What is needed: Copy exactly the lines of the records below, and only those lines, beginning with the line that contains "Which roads connect" and ending with the line that contains "Digitize the connectivity".

Available records:
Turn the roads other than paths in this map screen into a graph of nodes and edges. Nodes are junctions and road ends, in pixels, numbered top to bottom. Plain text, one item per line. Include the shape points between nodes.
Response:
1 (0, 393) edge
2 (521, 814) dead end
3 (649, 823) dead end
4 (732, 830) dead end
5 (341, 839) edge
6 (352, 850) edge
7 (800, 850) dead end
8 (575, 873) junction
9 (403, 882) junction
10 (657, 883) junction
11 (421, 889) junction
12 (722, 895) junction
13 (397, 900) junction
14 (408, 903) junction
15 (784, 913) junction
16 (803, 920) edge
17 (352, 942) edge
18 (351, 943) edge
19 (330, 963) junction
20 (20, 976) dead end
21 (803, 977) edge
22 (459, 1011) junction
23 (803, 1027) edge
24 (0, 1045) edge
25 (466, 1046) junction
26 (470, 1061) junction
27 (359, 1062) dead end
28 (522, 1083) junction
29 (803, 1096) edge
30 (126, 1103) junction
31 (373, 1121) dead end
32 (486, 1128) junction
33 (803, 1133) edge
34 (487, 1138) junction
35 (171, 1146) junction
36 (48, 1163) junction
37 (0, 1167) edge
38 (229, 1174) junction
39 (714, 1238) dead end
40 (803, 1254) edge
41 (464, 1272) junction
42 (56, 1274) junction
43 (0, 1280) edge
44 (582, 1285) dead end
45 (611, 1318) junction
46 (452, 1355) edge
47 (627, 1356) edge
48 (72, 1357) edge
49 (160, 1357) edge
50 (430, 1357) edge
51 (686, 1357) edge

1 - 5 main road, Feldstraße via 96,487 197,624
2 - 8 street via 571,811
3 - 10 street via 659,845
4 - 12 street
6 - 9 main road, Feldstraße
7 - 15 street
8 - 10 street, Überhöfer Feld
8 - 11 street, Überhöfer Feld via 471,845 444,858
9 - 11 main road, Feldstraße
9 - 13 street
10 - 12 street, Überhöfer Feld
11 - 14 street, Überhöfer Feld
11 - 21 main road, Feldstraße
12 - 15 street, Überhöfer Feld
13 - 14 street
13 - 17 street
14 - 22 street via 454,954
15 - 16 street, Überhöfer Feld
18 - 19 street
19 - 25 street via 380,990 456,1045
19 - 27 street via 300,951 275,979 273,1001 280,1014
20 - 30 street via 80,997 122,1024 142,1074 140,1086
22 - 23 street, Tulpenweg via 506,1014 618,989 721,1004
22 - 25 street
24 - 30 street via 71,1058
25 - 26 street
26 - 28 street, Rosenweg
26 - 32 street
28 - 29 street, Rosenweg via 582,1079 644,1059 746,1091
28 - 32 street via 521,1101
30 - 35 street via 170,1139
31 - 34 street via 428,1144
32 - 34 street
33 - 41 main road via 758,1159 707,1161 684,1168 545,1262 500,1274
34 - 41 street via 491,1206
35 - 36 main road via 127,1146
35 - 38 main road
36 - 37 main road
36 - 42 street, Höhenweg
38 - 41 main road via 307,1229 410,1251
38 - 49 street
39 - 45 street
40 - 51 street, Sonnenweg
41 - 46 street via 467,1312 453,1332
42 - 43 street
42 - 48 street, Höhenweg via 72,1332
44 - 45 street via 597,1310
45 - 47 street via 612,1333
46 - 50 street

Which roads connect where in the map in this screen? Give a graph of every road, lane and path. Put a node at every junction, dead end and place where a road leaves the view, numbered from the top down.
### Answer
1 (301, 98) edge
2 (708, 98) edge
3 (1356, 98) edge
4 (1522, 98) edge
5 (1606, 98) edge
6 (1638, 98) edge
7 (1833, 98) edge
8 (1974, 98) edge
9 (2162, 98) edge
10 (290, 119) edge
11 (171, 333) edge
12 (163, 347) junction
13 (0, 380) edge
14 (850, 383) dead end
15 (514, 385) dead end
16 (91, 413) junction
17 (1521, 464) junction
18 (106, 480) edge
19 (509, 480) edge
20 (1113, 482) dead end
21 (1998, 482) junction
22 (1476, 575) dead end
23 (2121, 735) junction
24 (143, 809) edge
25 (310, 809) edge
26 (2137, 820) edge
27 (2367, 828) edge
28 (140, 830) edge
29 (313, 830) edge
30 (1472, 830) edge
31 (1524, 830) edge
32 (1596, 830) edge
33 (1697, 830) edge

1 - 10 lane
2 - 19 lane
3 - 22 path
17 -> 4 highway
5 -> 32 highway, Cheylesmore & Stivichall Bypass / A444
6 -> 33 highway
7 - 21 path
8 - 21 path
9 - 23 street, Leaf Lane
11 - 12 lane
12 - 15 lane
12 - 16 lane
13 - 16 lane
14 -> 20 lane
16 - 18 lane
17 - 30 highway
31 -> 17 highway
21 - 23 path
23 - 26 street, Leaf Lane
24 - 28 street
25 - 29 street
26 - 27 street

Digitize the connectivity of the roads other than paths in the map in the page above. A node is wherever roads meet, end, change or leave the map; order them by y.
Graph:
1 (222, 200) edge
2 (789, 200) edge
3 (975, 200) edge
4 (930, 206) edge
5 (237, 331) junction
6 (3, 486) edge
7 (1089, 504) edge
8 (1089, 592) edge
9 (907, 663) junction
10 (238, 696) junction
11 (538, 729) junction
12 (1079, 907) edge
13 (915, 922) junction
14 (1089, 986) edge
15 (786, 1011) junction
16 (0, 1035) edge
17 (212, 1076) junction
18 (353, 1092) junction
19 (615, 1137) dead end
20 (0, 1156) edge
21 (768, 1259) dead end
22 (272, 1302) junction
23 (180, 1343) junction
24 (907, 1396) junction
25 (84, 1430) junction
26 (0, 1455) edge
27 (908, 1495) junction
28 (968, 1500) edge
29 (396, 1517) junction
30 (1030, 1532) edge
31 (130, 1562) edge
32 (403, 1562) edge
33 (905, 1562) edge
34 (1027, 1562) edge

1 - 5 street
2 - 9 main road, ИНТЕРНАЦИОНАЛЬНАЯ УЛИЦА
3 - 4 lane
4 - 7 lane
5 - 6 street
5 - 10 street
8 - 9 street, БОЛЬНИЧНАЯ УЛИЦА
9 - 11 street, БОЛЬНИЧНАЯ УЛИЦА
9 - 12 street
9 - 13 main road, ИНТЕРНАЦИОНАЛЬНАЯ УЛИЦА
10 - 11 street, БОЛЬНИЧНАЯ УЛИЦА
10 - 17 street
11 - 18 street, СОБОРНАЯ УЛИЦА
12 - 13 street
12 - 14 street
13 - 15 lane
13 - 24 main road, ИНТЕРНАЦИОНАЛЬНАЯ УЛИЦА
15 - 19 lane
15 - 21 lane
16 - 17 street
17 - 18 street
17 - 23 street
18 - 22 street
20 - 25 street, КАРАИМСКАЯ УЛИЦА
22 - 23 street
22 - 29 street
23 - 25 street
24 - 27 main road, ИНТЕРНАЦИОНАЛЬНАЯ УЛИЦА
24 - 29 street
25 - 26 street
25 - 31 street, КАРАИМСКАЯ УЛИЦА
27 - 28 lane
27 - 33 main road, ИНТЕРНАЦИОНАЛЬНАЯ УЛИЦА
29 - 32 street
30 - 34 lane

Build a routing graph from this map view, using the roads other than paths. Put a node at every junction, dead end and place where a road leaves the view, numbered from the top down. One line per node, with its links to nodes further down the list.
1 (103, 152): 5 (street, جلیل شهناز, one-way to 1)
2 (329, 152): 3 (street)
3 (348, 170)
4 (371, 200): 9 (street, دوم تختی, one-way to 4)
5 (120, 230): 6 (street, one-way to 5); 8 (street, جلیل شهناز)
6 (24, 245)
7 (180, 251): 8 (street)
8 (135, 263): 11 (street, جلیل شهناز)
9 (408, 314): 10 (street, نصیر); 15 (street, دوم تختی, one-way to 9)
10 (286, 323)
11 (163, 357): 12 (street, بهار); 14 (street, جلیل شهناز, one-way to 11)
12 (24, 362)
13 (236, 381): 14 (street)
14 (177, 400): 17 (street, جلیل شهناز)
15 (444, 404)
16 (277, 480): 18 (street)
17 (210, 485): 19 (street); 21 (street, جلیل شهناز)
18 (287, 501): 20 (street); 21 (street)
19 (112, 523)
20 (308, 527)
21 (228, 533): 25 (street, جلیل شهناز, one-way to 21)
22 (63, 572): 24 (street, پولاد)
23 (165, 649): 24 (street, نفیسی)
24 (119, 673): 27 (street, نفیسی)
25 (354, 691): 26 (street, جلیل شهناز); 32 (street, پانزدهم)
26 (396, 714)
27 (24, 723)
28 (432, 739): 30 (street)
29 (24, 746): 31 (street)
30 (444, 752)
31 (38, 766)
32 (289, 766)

Written answer:
Which roads connect where in the map in this screen? Give a graph of every road, lane and path. Put a node at every junction, dead end and place where a road leaves the view, numbered from the top down.
### Answer
1 (301, 98) edge
2 (708, 98) edge
3 (1356, 98) edge
4 (1522, 98) edge
5 (1606, 98) edge
6 (1638, 98) edge
7 (1833, 98) edge
8 (1974, 98) edge
9 (2162, 98) edge
10 (290, 119) edge
11 (171, 333) edge
12 (163, 347) junction
13 (0, 380) edge
14 (850, 383) dead end
15 (514, 385) dead end
16 (91, 413) junction
17 (1521, 464) junction
18 (106, 480) edge
19 (509, 480) edge
20 (1113, 482) dead end
21 (1998, 482) junction
22 (1476, 575) dead end
23 (2121, 735) junction
24 (143, 809) edge
25 (310, 809) edge
26 (2137, 820) edge
27 (2367, 828) edge
28 (140, 830) edge
29 (313, 830) edge
30 (1472, 830) edge
31 (1524, 830) edge
32 (1596, 830) edge
33 (1697, 830) edge

1 - 10 lane
2 - 19 lane
3 - 22 path
17 -> 4 highway
5 -> 32 highway, Cheylesmore & Stivichall Bypass / A444
6 -> 33 highway
7 - 21 path
8 - 21 path
9 - 23 street, Leaf Lane
11 - 12 lane
12 - 15 lane
12 - 16 lane
13 - 16 lane
14 -> 20 lane
16 - 18 lane
17 - 30 highway
31 -> 17 highway
21 - 23 path
23 - 26 street, Leaf Lane
24 - 28 street
25 - 29 street
26 - 27 street

Digitize the connectivity of the roads other than paths in the map in the page above. A node is wherever roads meet, end, change or leave the map; order them by y.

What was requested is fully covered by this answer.